観客は、その予想外の変貌に戸惑いながらも、胸の高鳴りが抑えられない。知られざる施設の全貌に向かっていた関心は、関係者の陳腐な釈明と言い訳に移る。大丈夫なのか、心配だな・・いい加減過ぎるだろ、苦笑い。ドキュメンタリーとして見れば異質な作り方だが、観客を一気に事実の危険性に引きずり込む引力を信じた作り手の姿勢は、稚拙と片付けるにはあまりに惜しい。
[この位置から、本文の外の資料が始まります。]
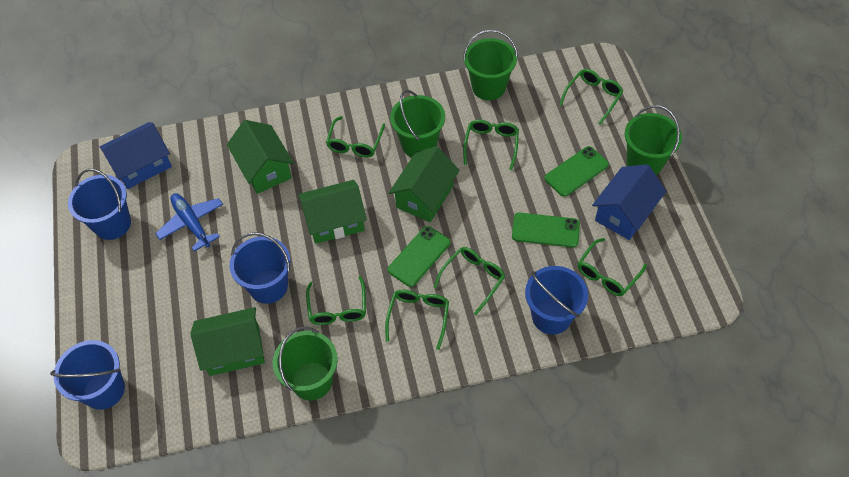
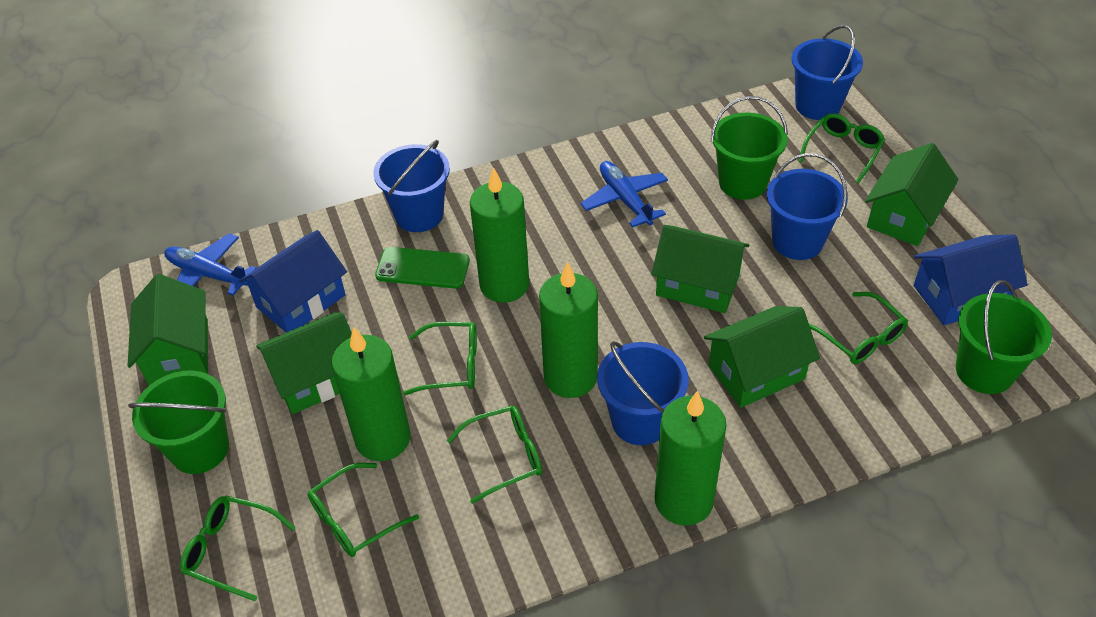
blue plane: 1 -> 2
green bucket: 4 -> 3
green candle: 0 -> 4
green glasses: 7 -> 6
green house: 4 -> 5
green phone: 3 -> 1

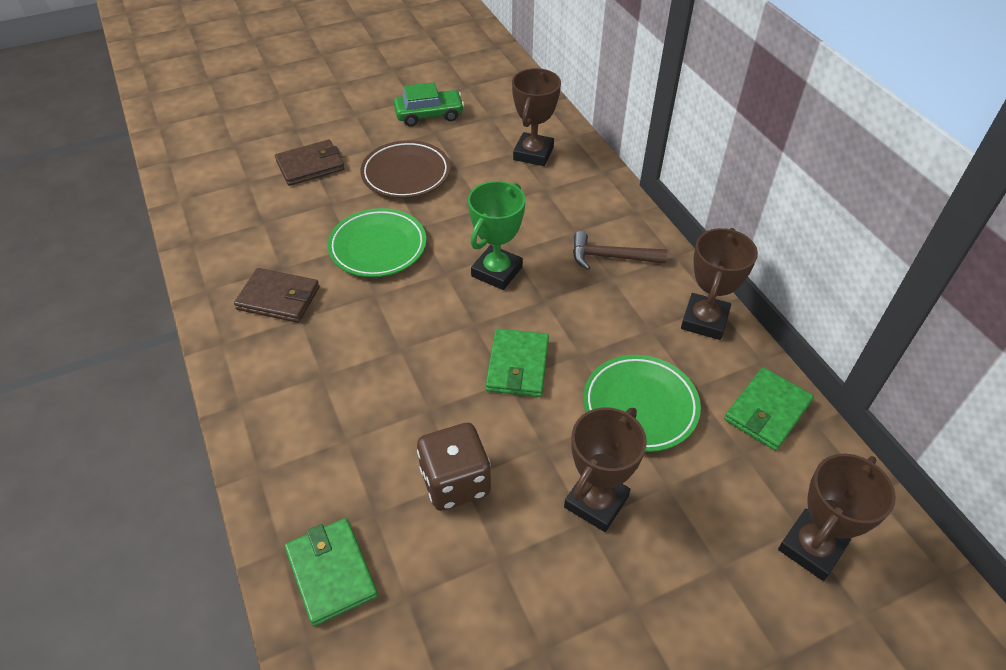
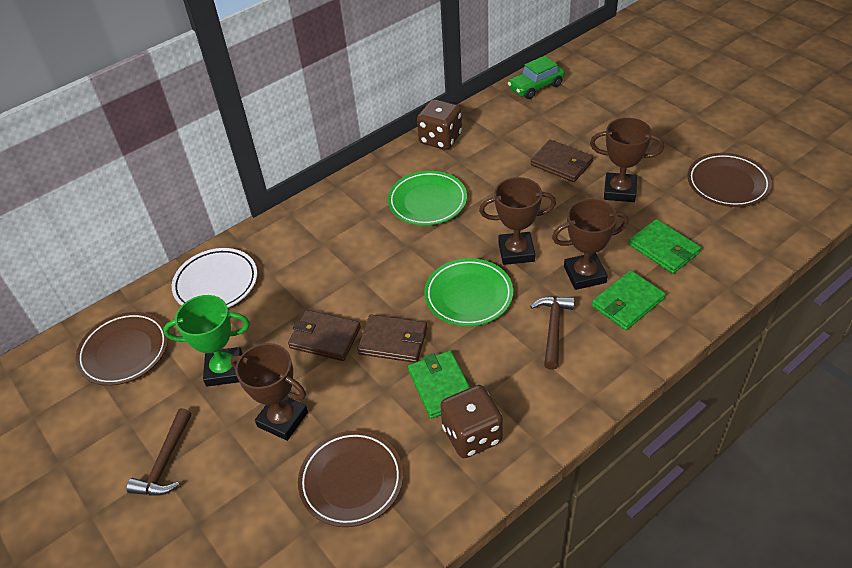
brown dice: 1 -> 2
brown hammer: 1 -> 2
brown plate: 1 -> 3
brown wallet: 2 -> 3
white plate: 0 -> 1

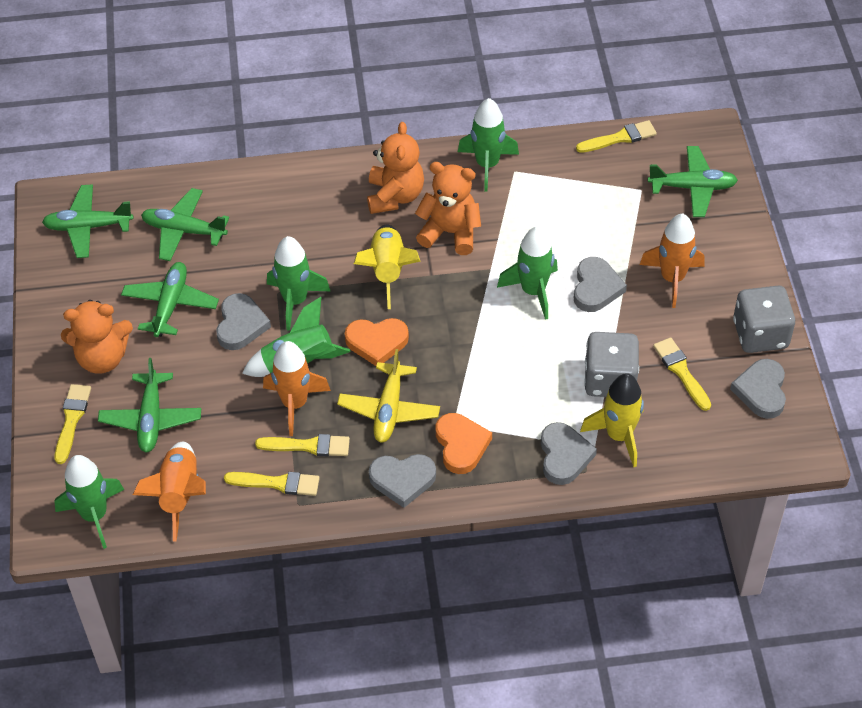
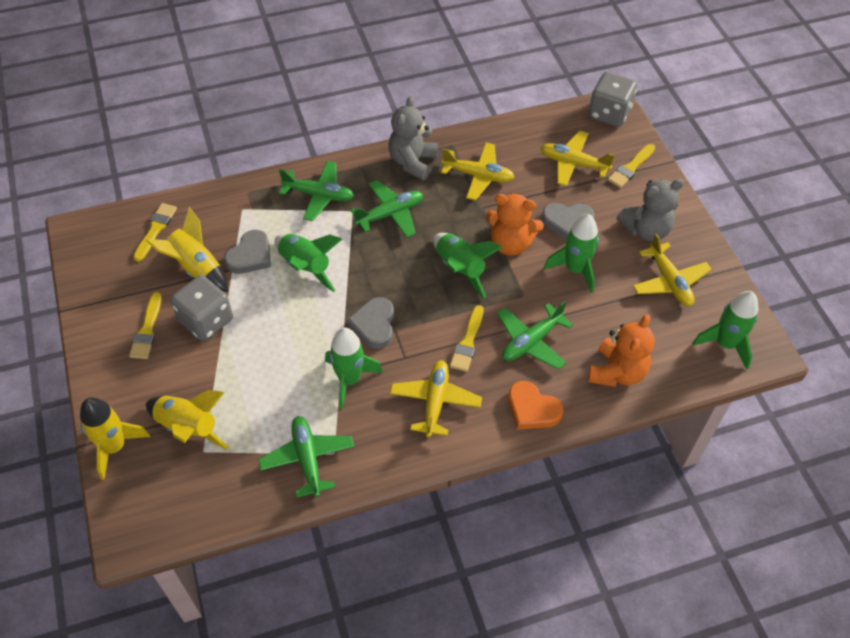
green plane: 5 -> 4
grey heart: 5 -> 3
grey teddy bear: 0 -> 2
orange heart: 2 -> 1
orange rocket: 3 -> 0
orange teddy bear: 3 -> 2
yellow brush: 5 -> 4
yellow plane: 1 -> 4
yellow rocket: 2 -> 3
この作品を、原発の諸問題を抱えた日本において緊急上映する企画を打ち出した配給サイドの姿勢には賞賛の拍手を送りたい。曖昧な根拠と、無理な解釈の上で成り立つ原子力の安全。観客が今、この時、知っておくべき真実と現実がここに、ある。今となってはもう、他人事では済まされないのだから。
10万年先送り?いま我々にできることって…
フィンランドで取り組まれている
高濃度放射性廃棄物の埋蔵プロジェクトを題材にしたドキュメンタリー。
原子力エネルギーを利用することによって生じるリスクや、
管理の難しさについて問題提起がなされています。
夏から公開されるところ、急遽4月に前倒しさせたということですが、
いずれにせよ福島原発問題進行中のこのタイミングに日本公開というのは、
何とも運命的な作品ですよね。
いま観ずしていつ観る?という思いもあって、
本日ワーナー・マイカル・シネマズ板橋 にて観てきました。
優しく落ち着いた語り口で話がすすみ、
特に予備知識が無くても、その内容や意図が十分理解できます。
上映時間も短いなか良くまとまっているので、
ドキュメンタリー映画にありがちな中だるみも無く、
飽きることなく鑑賞できました。
さてお話の中核となる当プロジェクト地下施設「オンカロ」。
フィンランド語で「隠れた場所」という意味らしいです。
貯蔵した放射性廃棄物が無害化する10万年後まで、
安全に保てる施設を目指して、様々な観点から考察がなされるんですが、
これが「へぇ~ なるほどね~」と、驚かされる内容ばかり。
人の一生が、長生きしても100年程度と考えれば、
10万年という時間間隔は、いまの常識なんて通用しない、
気の遠くなる世界なのだと、あらためて感じます。
だって今から10万年前って石器時代ですよ…
リスクを10万年かけて消化させなければならないってどうなんでしょうね…
ともあれこれはフィンランドのお話。対して日本はどのような取り組みが?
色々と考えさせられた、見応えある内容でした。